When did sourcing become so important to you? Working at Manresa and Ubuntu, where we had our own vegetable gardens, was life-changing for me as a chef. I could taste the difference in the produce, and it changed how I think about ingredients and flavor.

You appeared on Bravo’s Top Chef as the mentor of contestant Michelle Minori, and you’ve mentored several other chefs over the years. What drives you to help young chefs? I’m a teacher at heart, and I know what it takes to get started in this business. I went through so much opening Nightbird—I want to help other chefs avoid some of those pitfalls.

Nightbird and Linden Room are both restaurant industry insider destinations. How has that evolved for you? It means so much when someone comes in for dinner and says another chef sent them. We get so many people who tell us that. When I was younger, I wanted the awards, the accolades—all of that stuff. But then I realized that I’d rather be a chef whose restaurant other chefs want to come to.

What’s next for you as a chef and for Nightbird as a restaurant?
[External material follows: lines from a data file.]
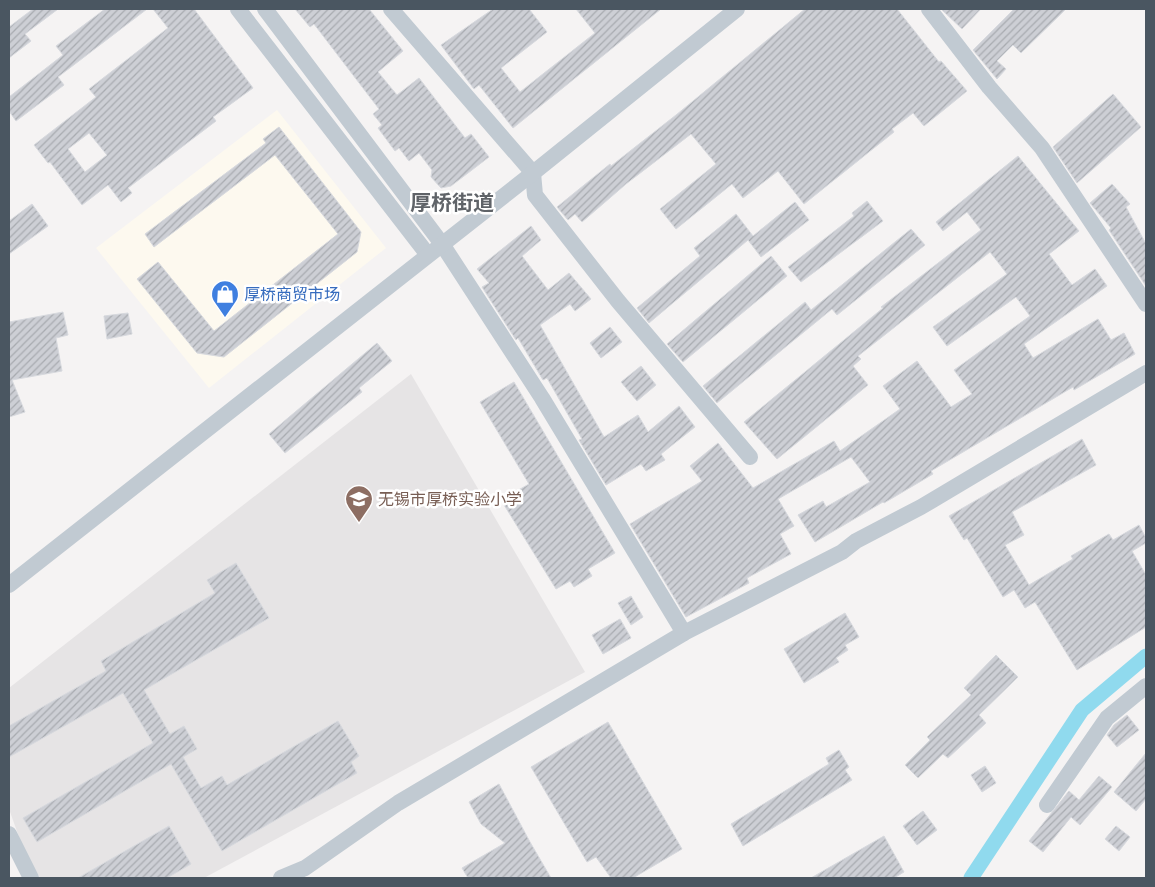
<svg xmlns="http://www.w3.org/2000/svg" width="1155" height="887" font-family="Overpass,'Noto Sans SC',sans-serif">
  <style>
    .commercial { fill: #fdf9ef }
    .education { fill: #e6e4e5 }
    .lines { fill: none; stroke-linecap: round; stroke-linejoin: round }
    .canal { stroke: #90daee; stroke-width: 15 }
    .building { fill: url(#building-hatch); stroke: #d7d9de; fill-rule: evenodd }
    .minor { stroke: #c1cad2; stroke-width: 16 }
    .labels { text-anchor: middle; stroke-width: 5; stroke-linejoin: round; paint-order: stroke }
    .shop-label { font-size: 16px; fill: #366cbe; stroke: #fff; text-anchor: start }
    .education-label { font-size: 16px; fill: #785e54; stroke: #fff; text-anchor: start }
    .district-label { font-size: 21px; font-weight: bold; fill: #5f6368; stroke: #fff }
  </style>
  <defs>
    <pattern id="building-hatch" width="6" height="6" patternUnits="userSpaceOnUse" patternTransform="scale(1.25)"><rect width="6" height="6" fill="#cdcfd5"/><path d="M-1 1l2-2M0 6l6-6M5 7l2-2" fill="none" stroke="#a8abb0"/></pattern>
  </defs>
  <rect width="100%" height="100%" fill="#f5f3f3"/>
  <polygon class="commercial" points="277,110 386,248 209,388 96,248"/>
  <polygon class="education" points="411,374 585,672 204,878 40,878 24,851 9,809 9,688"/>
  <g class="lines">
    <polyline class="canal" points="971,878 1082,710 1146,656"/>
  </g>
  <g class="building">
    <polygon points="33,9 58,9 25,34 31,41 9,58 9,27"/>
    <polygon points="105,9 147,9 58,77 64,85 16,121 9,111 9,97 63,55 56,46"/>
    <path d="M153,9H194L253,88L213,117L216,121L128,188L132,193L121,202L108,185L82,205L50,162L48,163L34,145L96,97L89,89L168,28ZM89,133L107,155L85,172L68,149Z"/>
    <polygon points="295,9 369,9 403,51 378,72 397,95 419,78 465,138 471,134 489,157 451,186 441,188 431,177 432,170 419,153 409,161 399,148 395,151 378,128 382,125 373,114 379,109 314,24 310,27"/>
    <polygon points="493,9 529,9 547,32 501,68 520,92 595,33 576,9 661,9 513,128 479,85 474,89 441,45"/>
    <polygon points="805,9 897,9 939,62 941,61 967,91 924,126 913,113 892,129 894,132 804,204 778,171 743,198 732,184 676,229 660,209 716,164 691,134 626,184 582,222 575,214 568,220 557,207 610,164 611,166 676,115"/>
    <polygon points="941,9 981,9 962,29"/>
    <polygon points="1014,9 1066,9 1021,53 1013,45 997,61 1006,69 997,79 973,50"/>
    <polygon points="1113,94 1141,127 1077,183 1053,147"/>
    <polygon points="279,127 361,232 357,252 224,357 197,353 137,279 158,262 214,331 338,234 275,155 154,247 145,234 266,143 263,139"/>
    <polygon points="1018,156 1079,231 1049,254 1072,285 1095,269 1107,286 1024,344 1033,358 1098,319 1111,340 1124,333 1135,354 1074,390 1073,387 931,471 933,474 884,503 883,502 815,542 798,515 823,501 826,507 870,482 851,457 778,499 794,526 780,534 791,554 747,578 749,583 686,617 630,524 702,481 690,466 718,443 753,488 834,441 840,451 900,409 883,386 917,361 951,407 972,394 954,370 1030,316 1016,297 947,346 933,327 1007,274 990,252 858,356 861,359 853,366 868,385 777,459 744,422 883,308 881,307 981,230 967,212 943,231 936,222"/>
    <polygon points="1112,184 1130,204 1126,207 1146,244 1146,286 1109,230 1111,228 1090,203"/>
    <polygon points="867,201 883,221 801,282 788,267 854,216 852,213"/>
    <polygon points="795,202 809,220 761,257 748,240 649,323 637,308 700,256 694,248 736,214 753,236"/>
    <polygon points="32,204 48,226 9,254 9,221"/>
    <polygon points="531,226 541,240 522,256 548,290 569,273 591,299 575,311 570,304 540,325 604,437 638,415 648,432 679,406 695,427 661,454 665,460 646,471 641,464 606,485 579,440 582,439 547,378 543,380 518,338 516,340 482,287 489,283 477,269"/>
    <polygon points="911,229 925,245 837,315 832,309 717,403 703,386 805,302 811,310"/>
    <polygon points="771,256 787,276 683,362 667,344"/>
    <polygon points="63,312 68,335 56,338 62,371 12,380 25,412 9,417 9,322"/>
    <polygon points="128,313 132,334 107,339 104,316"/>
    <polygon points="610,327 622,342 601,358 590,343"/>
    <polygon points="377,343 392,361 359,388 362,392 285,453 269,434"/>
    <polygon points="641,366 656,385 637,401 621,382"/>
    <polygon points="514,382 615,553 588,569 592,576 574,587 570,581 556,589 501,500 529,484 480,402"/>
    <polygon points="1082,439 1096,465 1012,512 1024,535 1005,545 1029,585 1073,559 1071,556 1109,534 1113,540 1139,525 1146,538 1146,543 1132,551 1146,575 1146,627 1077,670 1035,602 1025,608 1014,590 1003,597 967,538 964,540 949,516"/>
    <polygon points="236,563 269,618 144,690 170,734 184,726 197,749 183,757 201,788 222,776 227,785 338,721 359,756 351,762 357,773 222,851 171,764 37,842 23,818 153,743 123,693 9,757 9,726 106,671 101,661 215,593 207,580"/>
    <polygon points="631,596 643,617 631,625 618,603"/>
    <polygon points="845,613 859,637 845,645 848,650 836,658 839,662 804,683 784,649"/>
    <polygon points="620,619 631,638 603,654 592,635"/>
    <polygon points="996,655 1018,677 979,715 986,723 948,758 943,754 918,778 905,765 930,740 927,737 971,695 964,688"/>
    <polygon points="1127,715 1139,730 1117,747 1107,735 1114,725"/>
    <polygon points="608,722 682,849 633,878 611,878 596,857 587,862 531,767"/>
    <polygon points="839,750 849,767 845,770 852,780 743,846 731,824 829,764 826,758"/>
    <polygon points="1146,753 1146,799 1136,811 1114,792"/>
    <polygon points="985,766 996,783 982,792 971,775"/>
    <polygon points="1099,776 1112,787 1080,825 1071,817 1043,852 1029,841 1069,791 1079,800"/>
    <polygon points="499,784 530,842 551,878 468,878 462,868 505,843 481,824 469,802"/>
    <polygon points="923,811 937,830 917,845 903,826"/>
    <polygon points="169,826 191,864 167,878 78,878"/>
    <polygon points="1116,826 1130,837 1119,851 1105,839"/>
    <polygon points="884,836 904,872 894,878 811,878"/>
  </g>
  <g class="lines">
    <g class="minor">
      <polyline points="238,9 428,255"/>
      <polyline points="265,9 442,244 542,398 684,633"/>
      <polyline points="391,9 533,173 535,195 618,301 750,457"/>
      <polyline points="929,9 989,87 1042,148 1146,304"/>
      <polyline points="9,585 533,173 737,9"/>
      <polyline points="1047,805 1107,718 1146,686"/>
      <polyline points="9,834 31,878"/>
      <polyline points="281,878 305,868 398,803 684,633 842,552 856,541 921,507 1146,373"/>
    </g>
  </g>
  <defs>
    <g id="shop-pin" transform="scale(1.4375)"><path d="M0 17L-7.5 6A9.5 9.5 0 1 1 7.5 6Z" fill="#3f7fe0" stroke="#fff"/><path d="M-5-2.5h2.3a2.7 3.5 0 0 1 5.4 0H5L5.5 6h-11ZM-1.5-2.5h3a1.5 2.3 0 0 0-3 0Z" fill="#fff"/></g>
    <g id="school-pin" transform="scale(1.4375)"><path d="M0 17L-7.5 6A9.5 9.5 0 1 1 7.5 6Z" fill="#8d6e63" stroke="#fff"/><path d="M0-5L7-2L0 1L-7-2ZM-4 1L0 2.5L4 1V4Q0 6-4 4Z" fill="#fff"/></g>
  </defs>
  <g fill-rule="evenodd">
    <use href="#shop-pin" x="225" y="294"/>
    <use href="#school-pin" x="359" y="499"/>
  </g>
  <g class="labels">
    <g class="shop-label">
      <text x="244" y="300">厚桥商贸市场</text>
    </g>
    <g class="education-label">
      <text x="378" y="505">无锡市厚桥实验小学</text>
    </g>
    <g class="district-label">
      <text x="452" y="210">厚桥街道</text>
    </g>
  </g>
  <rect width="1155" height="887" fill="none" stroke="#4a5661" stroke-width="20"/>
</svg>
We have a few projects in the works. We’re expanding Nightbird and Linden Room in early 2020, taking over the space next door—artist Caroline Lizarraga will be doing the design. We’re in discussions for a vegetable-forward restaurant concept in Asia. And we’re looking at other locations here in California for a potential second restaurant.

How did you develop the concept for Nightbird’s design? Caroline did the walls. We wanted to evoke San Francisco’s fog. The light fixtures are by two women in Oakland. My mother is a seamstress, and she made the drapes, coasters and napkins. The menu font was created for Nightbird. I wanted the design to be filled with meaningful personal touches.